• [REQUIRED WORK] Gather all lines in the data that hold the string "curso".

• [INPUT RECORDS]
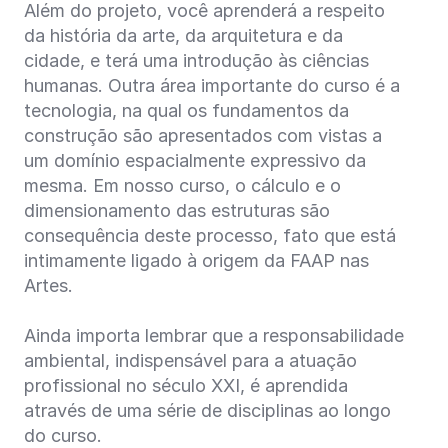
Além do projeto, você aprenderá a respeito
da história da arte, da arquitetura e da
cidade, e terá uma introdução às ciências
humanas. Outra área importante do curso é a
tecnologia, na qual os fundamentos da
construção são apresentados com vistas a
um domínio espacialmente expressivo da
mesma. Em nosso curso, o cálculo e o
dimensionamento das estruturas são
consequência deste processo, fato que está
intimamente ligado à origem da FAAP nas
Artes.
Ainda importa lembrar que a responsabilidade
ambiental, indispensável para a atuação
profissional no século XXI, é aprendida
através de uma série de disciplinas ao longo
do curso.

• [REPLY TO THE EXERCISE]
humanas. Outra área importante do curso é a
mesma. Em nosso curso, o cálculo e o
do curso.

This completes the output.